What the task asks - Copy out each line of the data below in which "Black" appears.

Source data -
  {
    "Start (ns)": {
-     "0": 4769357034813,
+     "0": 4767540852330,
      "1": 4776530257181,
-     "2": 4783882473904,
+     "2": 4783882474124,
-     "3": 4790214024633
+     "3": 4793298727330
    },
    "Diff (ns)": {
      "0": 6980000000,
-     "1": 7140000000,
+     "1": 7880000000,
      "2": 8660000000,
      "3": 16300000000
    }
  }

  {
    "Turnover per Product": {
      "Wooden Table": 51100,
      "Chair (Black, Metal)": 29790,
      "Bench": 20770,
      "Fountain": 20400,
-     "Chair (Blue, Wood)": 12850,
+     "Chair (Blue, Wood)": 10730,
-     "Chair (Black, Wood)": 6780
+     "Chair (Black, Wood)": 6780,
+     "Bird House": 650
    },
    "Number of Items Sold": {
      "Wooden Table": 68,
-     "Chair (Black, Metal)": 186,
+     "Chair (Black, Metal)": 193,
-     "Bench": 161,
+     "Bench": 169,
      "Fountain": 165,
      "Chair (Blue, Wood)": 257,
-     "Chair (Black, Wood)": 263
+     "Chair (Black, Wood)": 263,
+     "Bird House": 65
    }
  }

...

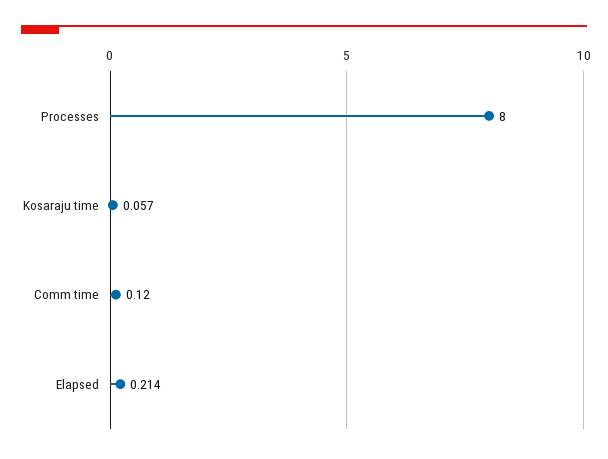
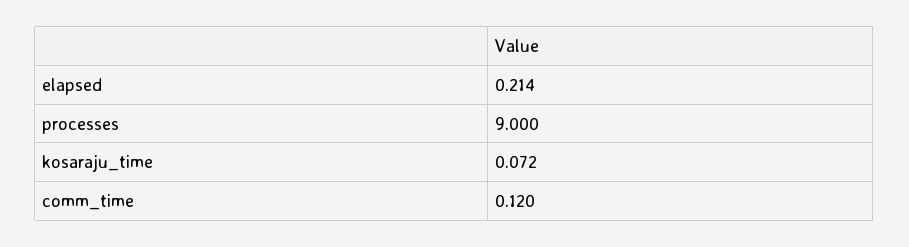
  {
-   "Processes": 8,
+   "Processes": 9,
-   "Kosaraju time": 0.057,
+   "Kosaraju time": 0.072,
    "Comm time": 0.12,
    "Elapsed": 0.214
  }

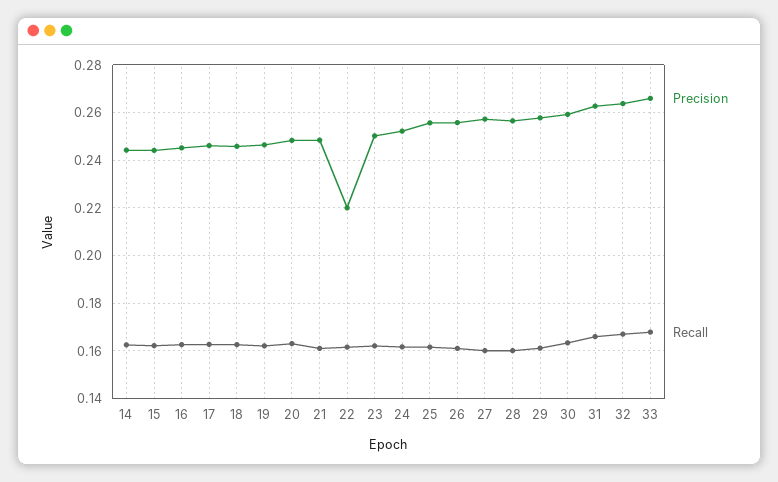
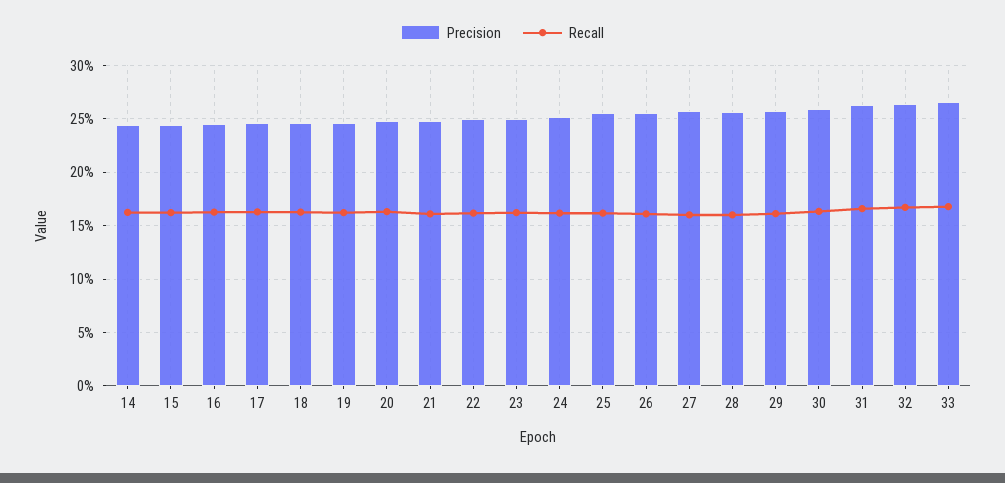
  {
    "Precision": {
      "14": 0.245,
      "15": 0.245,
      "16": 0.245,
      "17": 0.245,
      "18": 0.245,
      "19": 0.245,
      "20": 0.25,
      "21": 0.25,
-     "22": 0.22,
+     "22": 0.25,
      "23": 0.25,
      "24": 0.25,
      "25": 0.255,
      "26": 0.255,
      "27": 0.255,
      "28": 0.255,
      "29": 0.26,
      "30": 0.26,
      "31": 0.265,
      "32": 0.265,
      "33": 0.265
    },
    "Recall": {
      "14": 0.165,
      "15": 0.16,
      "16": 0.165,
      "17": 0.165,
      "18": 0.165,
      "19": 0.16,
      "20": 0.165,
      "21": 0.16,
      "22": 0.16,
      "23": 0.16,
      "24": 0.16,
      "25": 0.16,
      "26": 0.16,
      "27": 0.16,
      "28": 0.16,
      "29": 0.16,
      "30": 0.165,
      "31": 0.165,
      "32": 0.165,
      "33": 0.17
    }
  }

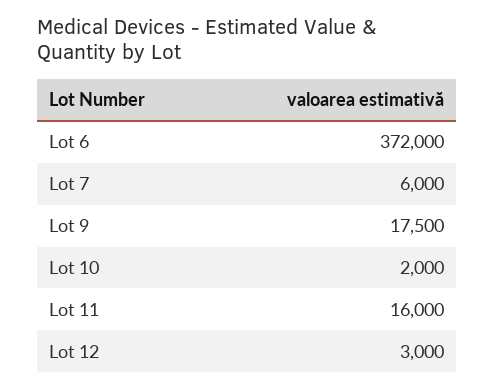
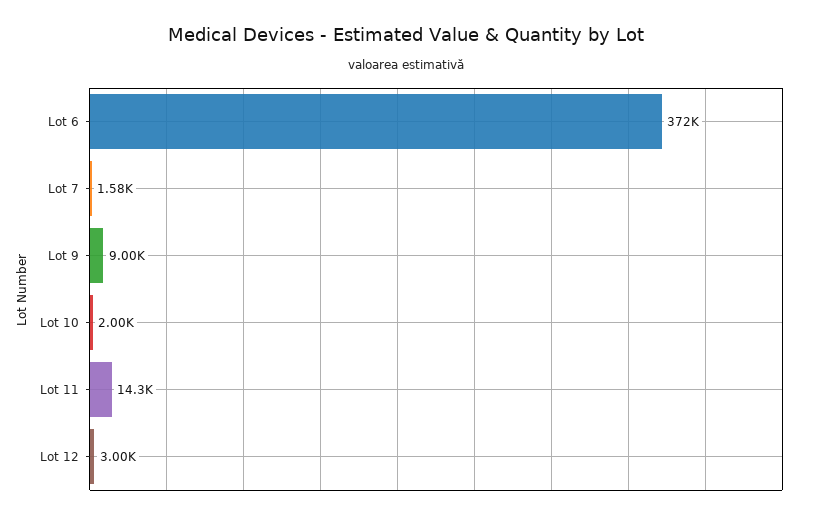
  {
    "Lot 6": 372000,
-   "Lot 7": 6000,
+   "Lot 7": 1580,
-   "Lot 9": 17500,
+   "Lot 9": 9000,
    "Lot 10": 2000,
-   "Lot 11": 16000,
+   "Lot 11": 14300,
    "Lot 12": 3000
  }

* * *

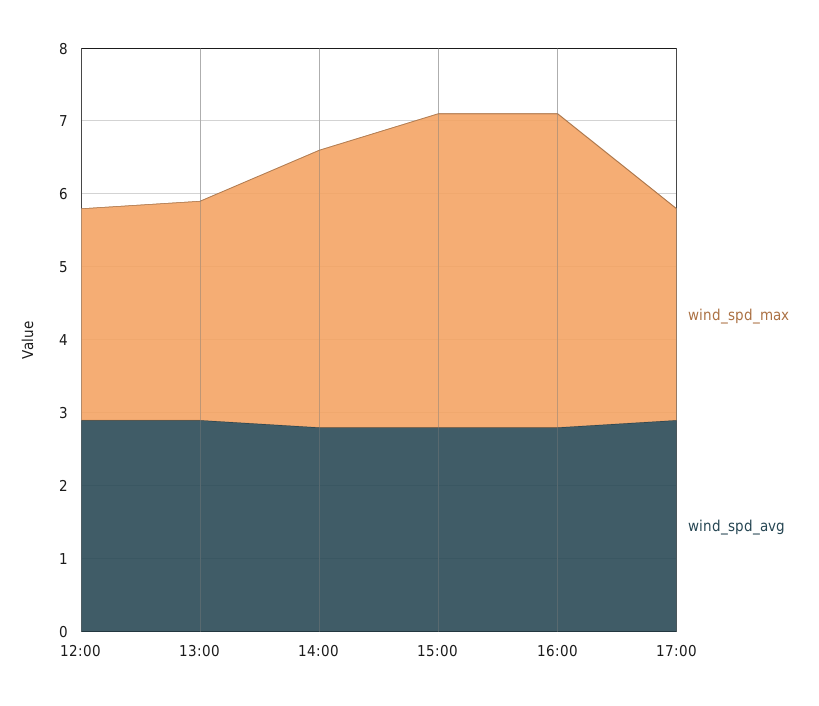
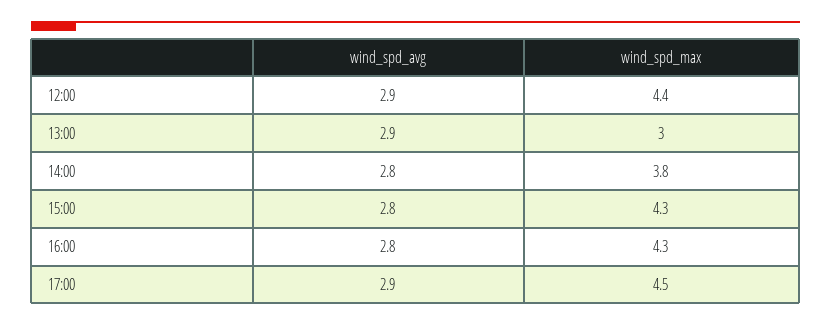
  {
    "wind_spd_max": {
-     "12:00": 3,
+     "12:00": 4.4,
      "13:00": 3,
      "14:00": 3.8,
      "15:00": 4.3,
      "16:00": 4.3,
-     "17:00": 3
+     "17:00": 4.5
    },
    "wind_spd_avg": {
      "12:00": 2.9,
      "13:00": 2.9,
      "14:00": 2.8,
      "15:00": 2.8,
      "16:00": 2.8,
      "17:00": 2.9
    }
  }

Task solution -
      "Chair (Black, Metal)": 29790,
-     "Chair (Black, Wood)": 6780
+     "Chair (Black, Wood)": 6780,
-     "Chair (Black, Metal)": 186,
+     "Chair (Black, Metal)": 193,
-     "Chair (Black, Wood)": 263
+     "Chair (Black, Wood)": 263,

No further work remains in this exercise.